Se dúvidas ainda houvesse, o filme de João Pedro Rodrigues apresentado em 'Un Certain Regard', Morrer como um Homem [foto], bastaria para esclarecer que ele é um dos autores mais originais, e também mais radicais, do cinema português: o seu filme traduz-se numa invulgar viagem ao mundo da identidade sexual, seus fantasmas e revelações.
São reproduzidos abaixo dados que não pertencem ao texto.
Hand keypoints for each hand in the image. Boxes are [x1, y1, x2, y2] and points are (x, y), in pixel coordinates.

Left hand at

Morrer como um Homem centra-se na figura de António, aliás "Tonia" (Fernando Santos), um homem que se tornou vedeta de es-pectáculos de travestis e que ambiciona fazer uma operação para mudar de sexo. Num registo de realismo tendencialmente poético, evocando algumas experiências da primeira fase da filmografia de Rainer Werner Fassbinder, João Pedro Rodrigues desenha o labirinto de uma tragédia que começa na diferença sexual, se transfigura em fábula sobre os enigmas da identidade e desemboca numa respiração trágica que, de forma admirável, integra o sentido de destino do... fado. Pode dizer-se que, depois de Ne Change Rien, de Pedro Costa, o melhor do cinema português contemporâneo passou por Cannes.
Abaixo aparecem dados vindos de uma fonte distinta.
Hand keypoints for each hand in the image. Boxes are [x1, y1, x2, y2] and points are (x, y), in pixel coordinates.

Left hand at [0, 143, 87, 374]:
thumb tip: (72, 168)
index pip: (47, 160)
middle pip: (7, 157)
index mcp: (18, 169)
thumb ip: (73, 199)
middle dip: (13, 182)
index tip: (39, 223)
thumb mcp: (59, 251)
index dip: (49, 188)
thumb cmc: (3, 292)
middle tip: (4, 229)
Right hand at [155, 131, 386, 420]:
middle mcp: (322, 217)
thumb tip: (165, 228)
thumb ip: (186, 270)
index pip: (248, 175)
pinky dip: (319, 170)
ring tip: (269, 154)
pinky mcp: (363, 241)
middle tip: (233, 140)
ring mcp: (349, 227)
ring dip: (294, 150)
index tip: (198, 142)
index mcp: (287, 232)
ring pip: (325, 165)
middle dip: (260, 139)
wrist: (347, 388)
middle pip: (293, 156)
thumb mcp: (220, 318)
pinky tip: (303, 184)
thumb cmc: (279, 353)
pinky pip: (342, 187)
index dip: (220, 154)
Grande e, talvez, inevitável desilusão é The Imaginarium of Dr. Parnassus, o filme que o actor Heath Ledger estava a rodar quando faleceu. O realizador Terry Gilliam tenta "substituir" o ausente por três outros actores (Johnny Depp, Jude Law e Colin Farrell), mas o filme ressente-se de tanta atribulação: é um objecto de grande sofisticação técnica e, ao mesmo tempo, de completa arbitrariedade narrativa.